**Polecenie a:** Przepisz wiernie z listingu fragment, który zaczyna się wierszem zawierającym "- [Visual Studio-Blog](http://blogs.msdn.com/b/visualstudio)", a kończy wierszem zawierającym "de cultuurhistorische waarde;", łącznie z oboma tymi wierszami. Obrazy pomiń.

**Podany fragment:**

════

Chcę Kupić Outlandera - mitsubishi=citroen=peugeot
somnambulik - 04-10-2009, 11:23 Temat postu: mitsubishi=citroen=peugeot może to oczywiste ale mnie zdziwiło
kolega powiedział że powinienem szukać najtańszej opcji wśród tych marek bo to wszystko z jednego kotła wychodzi /outlander, citroen c-crosser, peugeot 4007/.
i faktycznie, różnią się tylko przodem!
te same deski, pokrętła, silniki , nadwozia!
czy ktoś z Was jeździł tamtymi?
czy np wyciszenie w srodku jest równie kiepskie jak w outlanderze?
cena ta sama a silniki oferowane nowocześniejsze...
sam już nie wiem
pozdrawiam
mitsu00 - 04-10-2009, 11:33
Przejedź się Pugiem albo C-Crosserem to poznasz różnicę pomiędzy 2.0 a 2.2. Poza tym to wszystko to samo.
Pozdr.
KowaliK - 04-10-2009, 11:51
Warto dodać, że Cytryna i Paszczak produkowane są w Japonii, a Outlander - w Holandii.
mitsu00 - 04-10-2009, 12:00
Numer VIN mojego zaczyna się na literę J a co za tym idzie pochodzi jeszcze z kraju kwitnącej wiśni. Na początku Outlandery były wyłącznie produkowane w Japonii na równoległej taśmie co Pługi i Cytryny. Z czasem produkcja modeli na Europę została przeniesiona do Gent w Hollandii żeby sprostać zapotrzebowaniu rynkowemu na starym kontynencie.
Pozdr.
Krzysiek_slask - 04-10-2009, 13:21
Nie chce sie spierac, bo nie jestem az tak biegly w temacie, ale zdaje sie ze na tym forum wyczytalem ze :
Cytat: | JMBXJCW8W9............
Jesli tak wyglada VIN to jest z Holandii. Jak zamiast 9 jest 8 to jeszcze Japonia. |
Zatem, nic to nie ma wspolnego z litera J
mitsu00 - 04-10-2009, 13:47
Sorry, pomyłka z mojej strony. Zgadza się co do ostatniej cyfry. Mój misiek ma VIN zaczynający się na JMBXJCW7W8....... więc to jeszcze nadal Japończyk.
Pozdr.

════

**Dane wejściowe:**
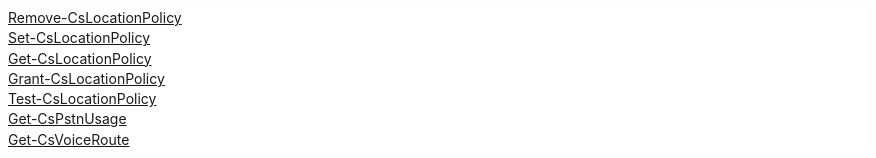 [Remove-CsLocationPolicy](remove-cslocationpolicy.md)  
[Set-CsLocationPolicy](set-cslocationpolicy.md)  
[Get-CsLocationPolicy](get-cslocationpolicy.md)  
[Grant-CsLocationPolicy](grant-cslocationpolicy.md)  
[Test-CsLocationPolicy](test-cslocationpolicy.md)  
[Get-CsPstnUsage](get-cspstnusage.md)  
[Get-CsVoiceRoute](get-csvoiceroute.md)

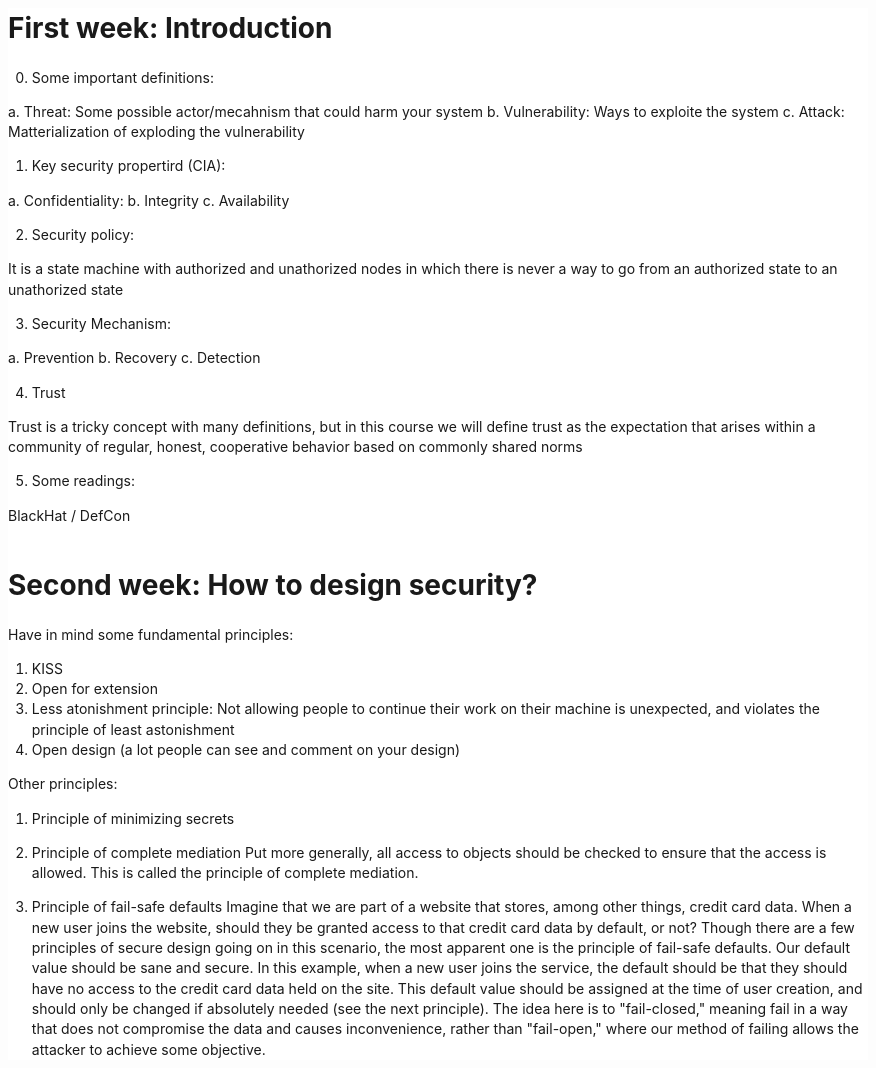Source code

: # First week: Introduction

0. Some important definitions:

a. Threat: Some possible actor/mecahnism that could harm your system
b. Vulnerability: Ways to exploite the system
c. Attack: Matterialization of exploding the vulnerability

1. Key security propertird (CIA):

a. Confidentiality:
b. Integrity
c. Availability

2. Security policy:

It is a state machine with authorized and unathorized nodes in which there is never a way to go from an authorized state to an unathorized state

3. Security Mechanism:

a. Prevention
b. Recovery
c. Detection

4. Trust

Trust is a tricky concept with many definitions, but in this course we will define trust as the expectation that arises within a community of regular, honest, cooperative behavior based on commonly shared norms

5. Some readings:

BlackHat / DefCon

# Second week: How to design security?

Have in mind some fundamental principles:

1. KISS
2. Open for extension
3. Less atonishment principle: Not allowing people to continue their work on their machine is unexpected, and violates the principle of least astonishment
4. Open design (a lot people can see and comment on your design)

Other principles:

1. Principle of minimizing secrets

2. Principle of complete mediation
Put more generally, all access to objects should be checked to ensure that the access is allowed. This is called the principle of complete mediation.

3. Principle of fail-safe defaults
Imagine that we are part of a website that stores, among other things, credit card data. When a new user joins the website, should they be granted access to that credit card data by default, or not? Though there are a few principles of secure design going on in this scenario, the most apparent one is the principle of fail-safe defaults. Our default value should be sane and secure. In this example, when a new user joins the service, the default should be that they should have no access to the credit card data held on the site. This default value should be assigned at the time of user creation, and should only be changed if absolutely needed (see the next principle). The idea here is to "fail-closed," meaning fail in a way that does not compromise the data and causes inconvenience, rather than "fail-open," where our method of failing allows the attacker to achieve some objective.
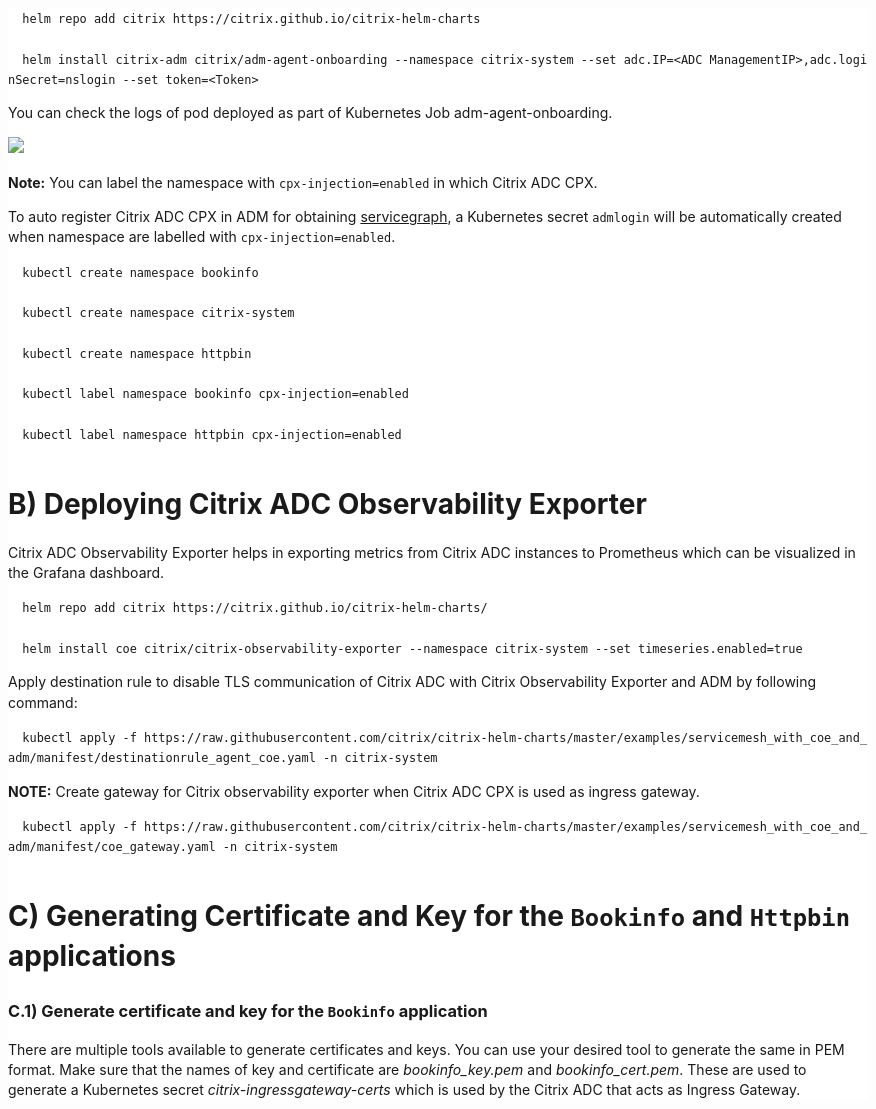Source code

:       helm repo add citrix https://citrix.github.io/citrix-helm-charts

      helm install citrix-adm citrix/adm-agent-onboarding --namespace citrix-system --set adc.IP=<ADC ManagementIP>,adc.loginSecret=nslogin --set token=<Token>

You can check the logs of pod deployed as part of Kubernetes Job adm-agent-onboarding.

![](../servicegraph/images/log-adm-agent-onboarding-job.png)

**Note:** You can label the namespace with `cpx-injection=enabled` in which Citrix ADC CPX.

  To auto register Citrix ADC CPX in ADM for obtaining [servicegraph](https://docs.citrix.com/en-us/citrix-application-delivery-management-service/application-analytics-and-management/service-graph.html), a Kubernetes secret `admlogin` will be automatically created when namespace are labelled with `cpx-injection=enabled`. 

      kubectl create namespace bookinfo

      kubectl create namespace citrix-system

      kubectl create namespace httpbin

      kubectl label namespace bookinfo cpx-injection=enabled

      kubectl label namespace httpbin cpx-injection=enabled

# <a name="deploying-coe">B) Deploying Citrix ADC Observability Exporter</a>

Citrix ADC Observability Exporter helps in exporting metrics from Citrix ADC instances to Prometheus which can be visualized in the Grafana dashboard.

      helm repo add citrix https://citrix.github.io/citrix-helm-charts/
   
      helm install coe citrix/citrix-observability-exporter --namespace citrix-system --set timeseries.enabled=true

Apply destination rule to disable TLS communication of Citrix ADC with Citrix Observability Exporter and ADM by following command:

      kubectl apply -f https://raw.githubusercontent.com/citrix/citrix-helm-charts/master/examples/servicemesh_with_coe_and_adm/manifest/destinationrule_agent_coe.yaml -n citrix-system

**NOTE:** Create gateway for Citrix observability exporter when Citrix ADC CPX is used as ingress gateway.

      kubectl apply -f https://raw.githubusercontent.com/citrix/citrix-helm-charts/master/examples/servicemesh_with_coe_and_adm/manifest/coe_gateway.yaml -n citrix-system      

# <a name="generating-certificate">C) Generating Certificate and Key for the `Bookinfo` and `Httpbin` applications</a>

### C.1) Generate certificate and key for the `Bookinfo` application

There are multiple tools available to generate certificates and keys. You can use your desired tool to generate the same in PEM format. Make sure that the names of key and certificate are *bookinfo_key.pem* and *bookinfo_cert.pem*. These are used to generate a Kubernetes secret *citrix-ingressgateway-certs* which is used by the Citrix ADC that acts as Ingress Gateway.
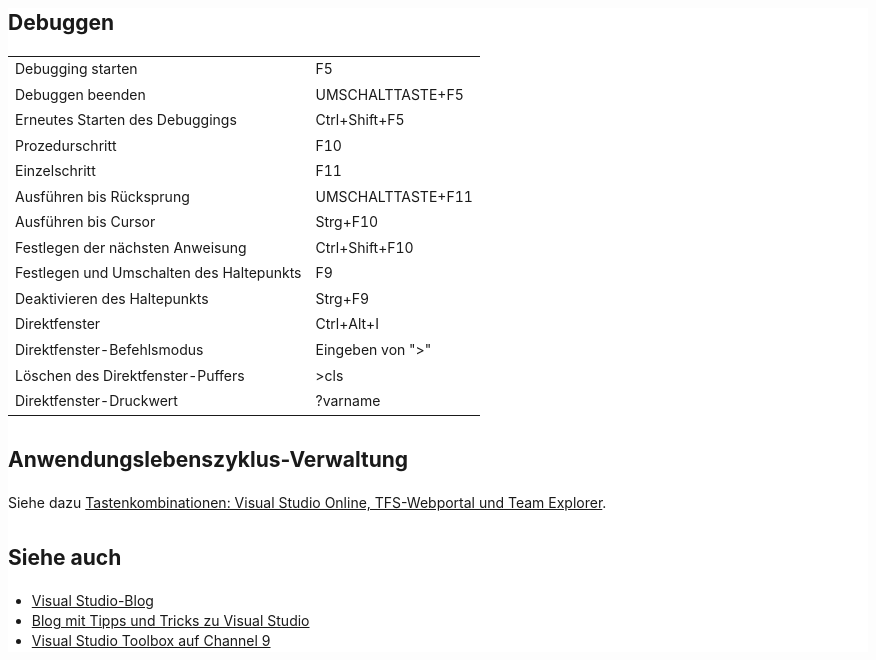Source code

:## <a name="BKMK_Debugging"></a> Debuggen

|||
|-|-|
|Debugging starten|F5|
|Debuggen beenden|UMSCHALTTASTE+F5|
|Erneutes Starten des Debuggings|Ctrl+Shift+F5|
|Prozedurschritt|F10|
|Einzelschritt|F11|
|Ausführen bis Rücksprung|UMSCHALTTASTE+F11|
|Ausführen bis Cursor|Strg+F10|
|Festlegen der nächsten Anweisung|Ctrl+Shift+F10|
|Festlegen und Umschalten des Haltepunkts|F9|
|Deaktivieren des Haltepunkts|Strg+F9|
|Direktfenster|Ctrl+Alt+I|
|Direktfenster-Befehlsmodus|Eingeben von ">"|
|Löschen des Direktfenster-Puffers|>cls|
|Direktfenster-Druckwert|?varname|

## <a name="BKMK_ALM"></a> Anwendungslebenszyklus-Verwaltung

Siehe dazu [Tastenkombinationen: Visual Studio Online, TFS-Webportal und Team Explorer](/azure/devops/project/navigation/keyboard-shortcuts?view=vsts).

## <a name="see-also"></a>Siehe auch

- [Visual Studio-Blog](http://blogs.msdn.com/b/visualstudio)
- [Blog mit Tipps und Tricks zu Visual Studio](http://blogs.msdn.com/b/zainnab)
- [Visual Studio Toolbox auf Channel 9](http://channel9.msdn.com/Shows/Visual-Studio-Toolbox)
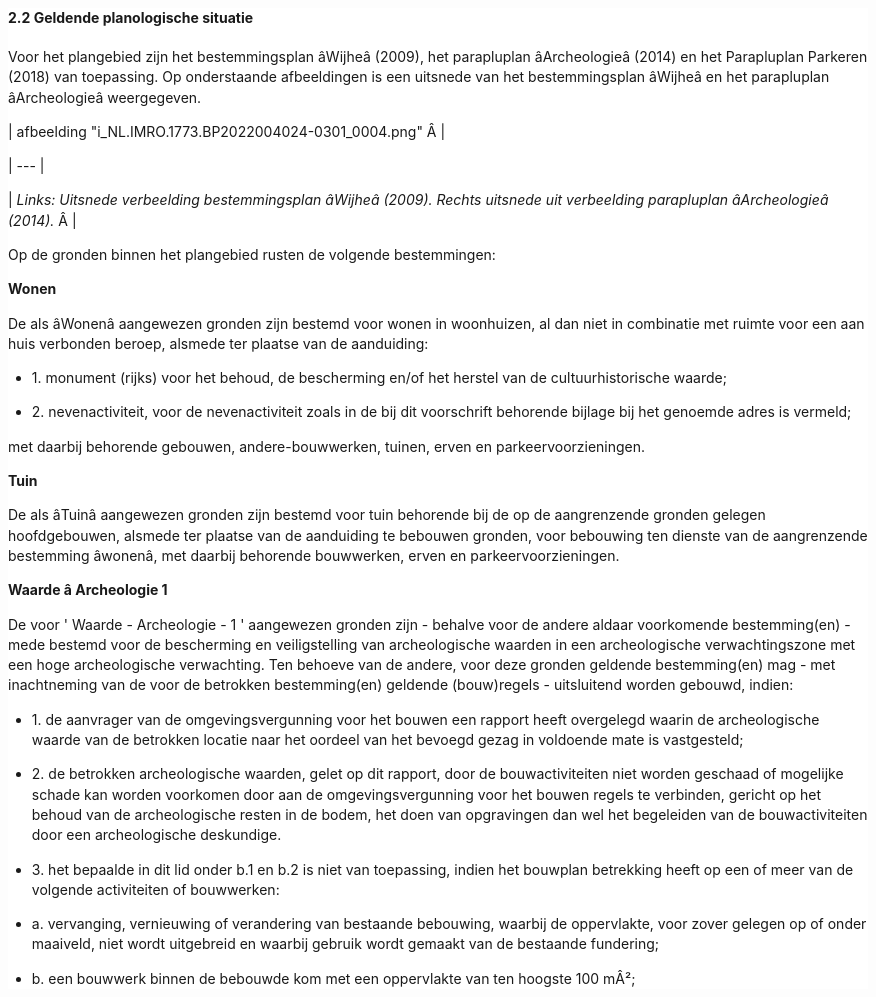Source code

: #### 2\.2 Geldende planologische situatie

Voor het plangebied zijn het bestemmingsplan âWijheâ (2009\), het parapluplan âArcheologieâ (2014\) en het Parapluplan Parkeren (2018\) van toepassing. Op onderstaande afbeeldingen is een uitsnede van het bestemmingsplan âWijheâ en het parapluplan âArcheologieâ weergegeven.

| afbeelding "i_NL.IMRO.1773.BP2022004024-0301_0004.png"      Â |

| --- |

| *Links: Uitsnede verbeelding bestemmingsplan âWijheâ (2009\). Rechts uitsnede uit verbeelding parapluplan âArcheologieâ (2014\).*   Â |

Op de gronden binnen het plangebied rusten de volgende bestemmingen:

**Wonen**

De als âWonenâ aangewezen gronden zijn bestemd voor wonen in woonhuizen, al dan niet in combinatie met ruimte voor een aan huis verbonden beroep, alsmede ter plaatse van de aanduiding:

* 1\. monument (rijks) voor het behoud, de bescherming en/of het herstel van de cultuurhistorische waarde;

* 2\. nevenactiviteit, voor de nevenactiviteit zoals in de bij dit voorschrift behorende bijlage bij het genoemde adres is vermeld;

met daarbij behorende gebouwen, andere\-bouwwerken, tuinen, erven en parkeervoorzieningen.

**Tuin**

De als âTuinâ aangewezen gronden zijn bestemd voor tuin behorende bij de op de aangrenzende gronden gelegen hoofdgebouwen, alsmede ter plaatse van de aanduiding te bebouwen gronden, voor bebouwing ten dienste van de aangrenzende bestemming âwonenâ, met daarbij behorende bouwwerken, erven en parkeervoorzieningen.

**Waarde â Archeologie 1**

De voor ' Waarde \- Archeologie \- 1 ' aangewezen gronden zijn \- behalve voor de andere aldaar voorkomende bestemming(en) \- mede bestemd voor de bescherming en veiligstelling van archeologische waarden in een archeologische verwachtingszone met een hoge archeologische verwachting. Ten behoeve van de andere, voor deze gronden geldende bestemming(en) mag \- met inachtneming van de voor de betrokken bestemming(en) geldende (bouw)regels \- uitsluitend worden gebouwd, indien:

* 1\. de aanvrager van de omgevingsvergunning voor het bouwen een rapport heeft overgelegd waarin de archeologische waarde van de betrokken locatie naar het oordeel van het bevoegd gezag in voldoende mate is vastgesteld;

* 2\. de betrokken archeologische waarden, gelet op dit rapport, door de bouwactiviteiten niet worden geschaad of mogelijke schade kan worden voorkomen door aan de omgevingsvergunning voor het bouwen regels te verbinden, gericht op het behoud van de archeologische resten in de bodem, het doen van opgravingen dan wel het begeleiden van de bouwactiviteiten door een archeologische deskundige.

* 3\. het bepaalde in dit lid onder b.1 en b.2 is niet van toepassing, indien het bouwplan betrekking heeft op een of meer van de volgende activiteiten of bouwwerken:

+ a. vervanging, vernieuwing of verandering van bestaande bebouwing, waarbij de oppervlakte, voor zover gelegen op of onder maaiveld, niet wordt uitgebreid en waarbij gebruik wordt gemaakt van de bestaande fundering;

+ b. een bouwwerk binnen de bebouwde kom met een oppervlakte van ten hoogste 100 mÂ²;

════

**Polecenie b:**
Odpowiedz na podstawie wątku o Outlanderze:
(i) Jakie trzy modele wymienia kolega autora pierwszego wpisu?
(ii) W jakim kraju według wpisu KowaliK produkowany jest Outlander?
(iii) Od jakich znaków zaczyna się VIN samochodu mitsu00 według jego poprawionego wpisu?

**Rozwiązanie a:**
- [Visual Studio-Blog](http://blogs.msdn.com/b/visualstudio)
- [Blog mit Tipps und Tricks zu Visual Studio](http://blogs.msdn.com/b/zainnab)
- [Visual Studio Toolbox auf Channel 9](http://channel9.msdn.com/Shows/Visual-Studio-Toolbox)
Source code

: #### 2\.2 Geldende planologische situatie

Voor het plangebied zijn het bestemmingsplan âWijheâ (2009\), het parapluplan âArcheologieâ (2014\) en het Parapluplan Parkeren (2018\) van toepassing. Op onderstaande afbeeldingen is een uitsnede van het bestemmingsplan âWijheâ en het parapluplan âArcheologieâ weergegeven.

| afbeelding "i_NL.IMRO.1773.BP2022004024-0301_0004.png"      Â |

| --- |

| *Links: Uitsnede verbeelding bestemmingsplan âWijheâ (2009\). Rechts uitsnede uit verbeelding parapluplan âArcheologieâ (2014\).*   Â |

Op de gronden binnen het plangebied rusten de volgende bestemmingen:

**Wonen**

De als âWonenâ aangewezen gronden zijn bestemd voor wonen in woonhuizen, al dan niet in combinatie met ruimte voor een aan huis verbonden beroep, alsmede ter plaatse van de aanduiding:

* 1\. monument (rijks) voor het behoud, de bescherming en/of het herstel van de cultuurhistorische waarde;

**Rozwiązanie b:**
(i) Outlander, Citroen C-Crosser i Peugeot 4007.
(ii) W Holandii.
(iii) JMBXJCW7W8.